Raw data:
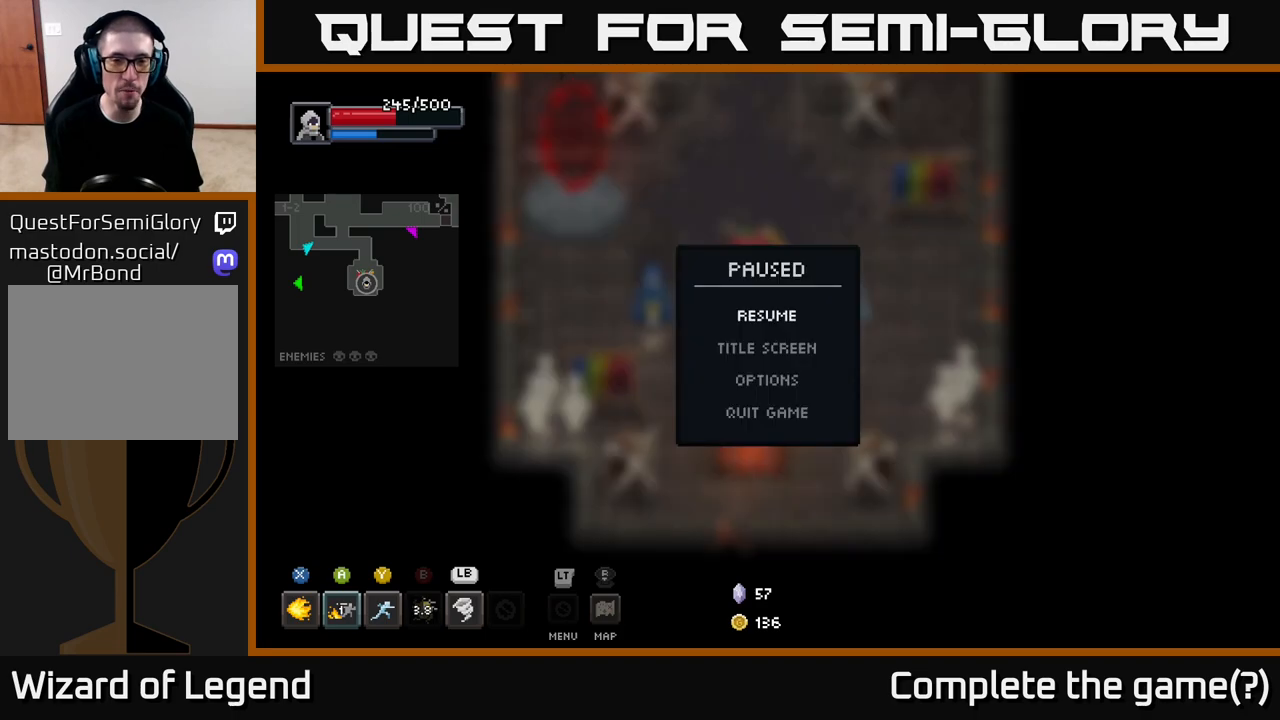
{"buttons": [], "left_stick": "center", "right_stick": "center", "events": [[233, "START", "down"], [367, "START", "up"]]}
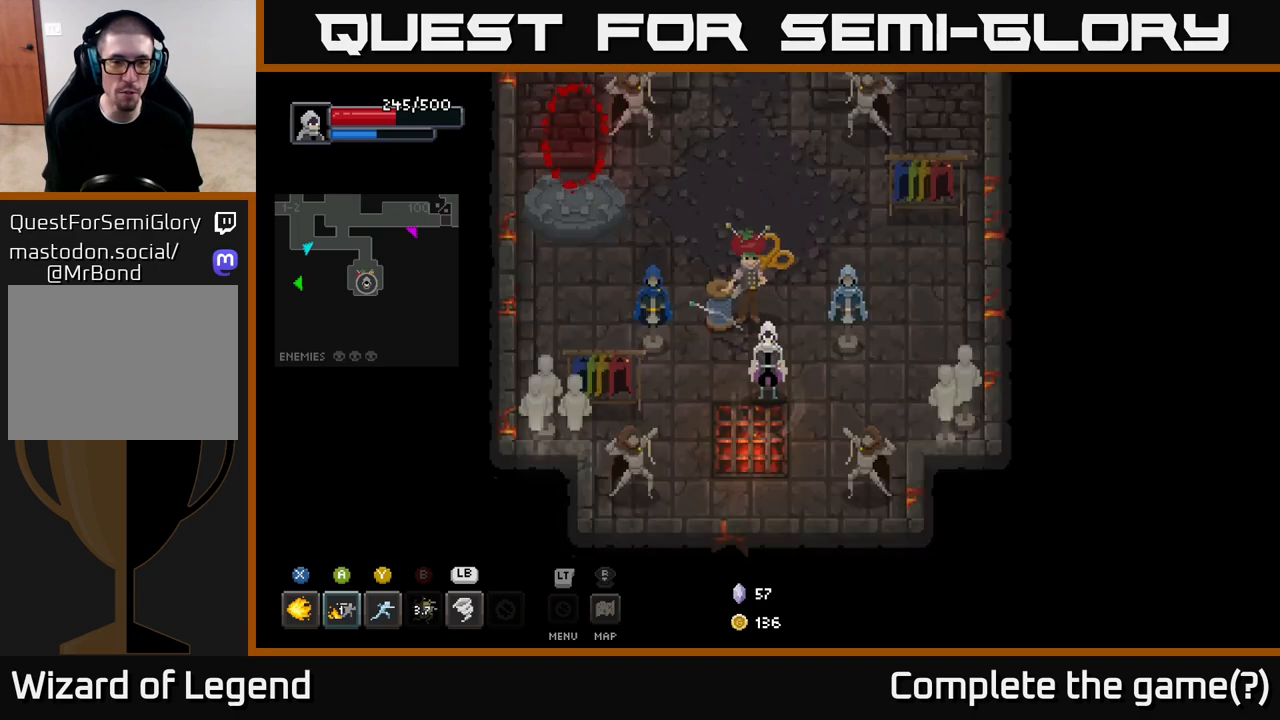
{"buttons": [], "left_stick": "center", "right_stick": "center", "events": []}
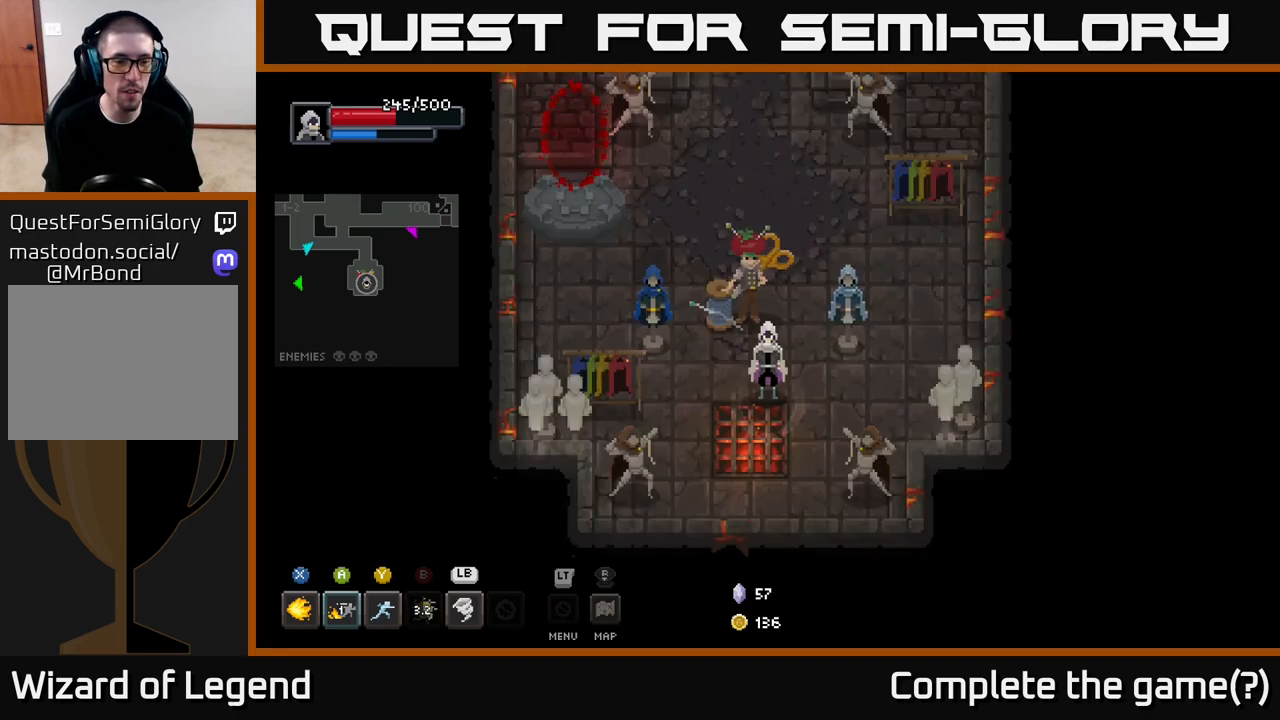
{"buttons": [], "left_stick": "center", "right_stick": "center", "events": [[283, "L2", "down"], [383, "L2", "up"]]}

Problem description: If a line in the data holds the word "down", count it, then state the total alone.

Output for this exercise: 2